Malaysia Airports Holdings Berhad - Extension Announced for MAHB Takeover Offer Deadline

Date: 
2025-01-07
Firm: 
MIDF
Stock: 
Price Target: 
11.00
Price Call: 
HOLD
Last Price: 
10.78
Upside/Downside: 
+0.22 (2.04%)

DEVELOPMENT

  • The closing date for accepting the conditional voluntary take-over offer by Gateway Development Alliance Sdn. Bhd., Pantai Panorama Sdn. Bhd., Kwasa Aktif Sdn. Bhd. and GIP Aurea Pte. Ltd. (collectively referred to as the "Joint Offerors") has been extended from Wednesday, 8 January 2025, to Friday, 17 January 2025.
  • All other aspects of the offer, as detailed in the offer document - including the offer price of RM11.00 per share and the acceptance condition requiring 90% of the total issues of MAHB shares - remain unchanged.
  • As of January 6, 2025, the Joint Offerors and Joint Ultimate Offerors had accumulated a total of 1.17b MAHB shares, accounting for 70.08% of the issued shares.

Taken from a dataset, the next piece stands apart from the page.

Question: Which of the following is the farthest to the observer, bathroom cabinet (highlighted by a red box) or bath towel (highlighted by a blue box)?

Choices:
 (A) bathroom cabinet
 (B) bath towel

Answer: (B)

An additional 94.3m shares, representing another 5.65% of the total, are currently awaiting the submission of the necessary acceptance documents.
  • It was further stated if the acceptance condition is revised to a lower threshold, the Joint Offerors and Joint Ultimate Offerors will take the necessary measures to facilitate the delisting of MAHB.

OUR VIEW

  • We continue to recommend that investors accept the offer, as the RM11.00 offer price reflects an +18% premium over our DCF-derived fair value of RM9.32 (WACC: 11%, g: 1%). It also offers a substantial premium of +125% over the latest unaudited net asset per share of RM4.89 as of end-3QFY24. At present, the stock is valued at 7.1x FY24F EV/EBITDA, based on its last closing price.
  • MAHB is expected to undertake substantial capital expenditure in the coming years for airport expansion and development as it gears up to meet growing passenger traffic demand. This may lead to a longer gestation period for earnings, coupled with ongoing considerations around the regulatory framework. As of now, details regarding the regulatory framework for the second regulatory period (RP2), beginning 1 January 2027, including the transition to a cost-based approach for determining aviation service charges, have not yet been outlined.
  • On passenger traffic recovery, based on the latest figures, Nov-24 showed significant improvements, with both Malaysia and Turkey operations achieving double-digit growth compared to the same period last year, despite the typically low season. Total passenger movements reached 11.2m, or 96.7% of pre-pandemic levels, highlighting a strong recovery in travel demand.
  • For its Malaysia operations, which contribute at least 70% to its PAT, we expect a preliminary full recovery in passenger traffic this year, with projected growth of +4.0% compared to CY19 levels. However, this is subject to key downside risks, including (1) delays in AirAsia Malaysia's fleet reactivation, (2) potential disruptions in aircraft deliveries, and (3) ongoing supply chain challenges.